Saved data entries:
--------

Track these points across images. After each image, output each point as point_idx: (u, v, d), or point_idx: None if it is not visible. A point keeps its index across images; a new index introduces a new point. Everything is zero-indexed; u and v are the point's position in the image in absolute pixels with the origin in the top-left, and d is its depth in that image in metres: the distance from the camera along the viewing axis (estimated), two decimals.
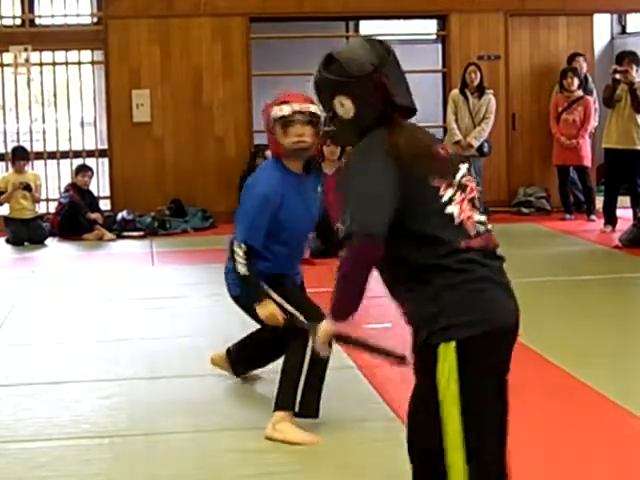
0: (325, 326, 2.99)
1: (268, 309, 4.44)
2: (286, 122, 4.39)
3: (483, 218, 2.79)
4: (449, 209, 2.71)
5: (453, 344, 2.64)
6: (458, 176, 2.77)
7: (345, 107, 2.78)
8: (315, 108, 4.33)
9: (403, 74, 2.84)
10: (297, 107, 4.38)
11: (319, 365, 4.34)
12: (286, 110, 4.38)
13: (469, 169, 2.86)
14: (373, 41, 2.83)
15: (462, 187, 2.76)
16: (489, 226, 2.81)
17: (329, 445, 4.26)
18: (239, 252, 4.48)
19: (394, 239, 2.71)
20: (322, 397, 4.60)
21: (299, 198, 4.50)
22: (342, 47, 2.88)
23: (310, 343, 4.10)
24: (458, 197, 2.73)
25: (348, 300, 2.94)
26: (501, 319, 2.74)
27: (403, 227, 2.70)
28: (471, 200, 2.77)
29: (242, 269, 4.44)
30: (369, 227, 2.70)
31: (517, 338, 2.83)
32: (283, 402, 4.39)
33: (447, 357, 2.65)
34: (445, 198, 2.70)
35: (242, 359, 5.11)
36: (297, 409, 4.37)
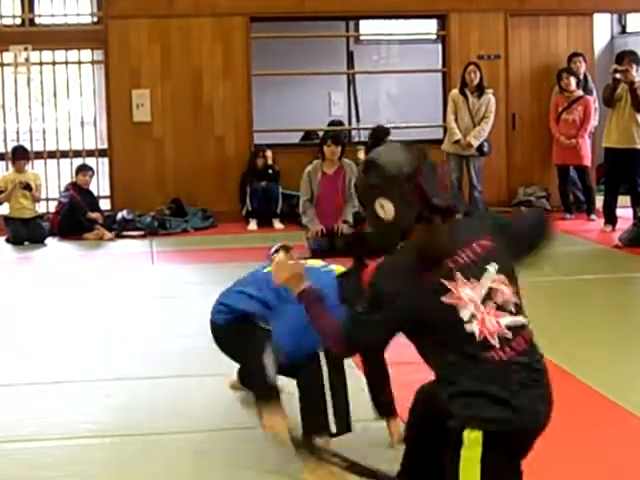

--------

Exercise brief:
Copy out all the entries precisely. No images.

Solution below:
Track these points across images. After each image, output each point as point_idx: (u, v, d), or point_idx: None if it is not visible. A point keeps its index across images; a new index introduces a new point. Everything is zero-indexed; u and v are the point's position in the image in absolute pixels with the origin in the top-left, and d is its depth in that image in metres: the distance from the camera along the viewing axis (estimated), two decimals.
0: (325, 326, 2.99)
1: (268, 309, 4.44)
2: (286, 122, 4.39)
3: (483, 218, 2.79)
4: (449, 209, 2.71)
5: (453, 344, 2.64)
6: (458, 176, 2.77)
7: (345, 107, 2.78)
8: (315, 108, 4.33)
9: (403, 74, 2.84)
10: (297, 107, 4.38)
11: (319, 365, 4.34)
12: (286, 110, 4.38)
13: (469, 169, 2.86)
14: (373, 41, 2.83)
15: (462, 187, 2.76)
16: (489, 226, 2.81)
17: (329, 445, 4.26)
18: (239, 252, 4.48)
19: (394, 239, 2.71)
20: (322, 397, 4.60)
21: (299, 198, 4.50)
22: (342, 47, 2.88)
23: (310, 343, 4.10)
24: (458, 197, 2.73)
25: (348, 300, 2.94)
26: (501, 319, 2.74)
27: (403, 227, 2.70)
28: (471, 200, 2.77)
29: (242, 269, 4.44)
30: (369, 227, 2.70)
31: (517, 338, 2.83)
32: (283, 402, 4.39)
33: (447, 357, 2.65)
34: (445, 198, 2.70)
35: (242, 359, 5.11)
36: (297, 409, 4.37)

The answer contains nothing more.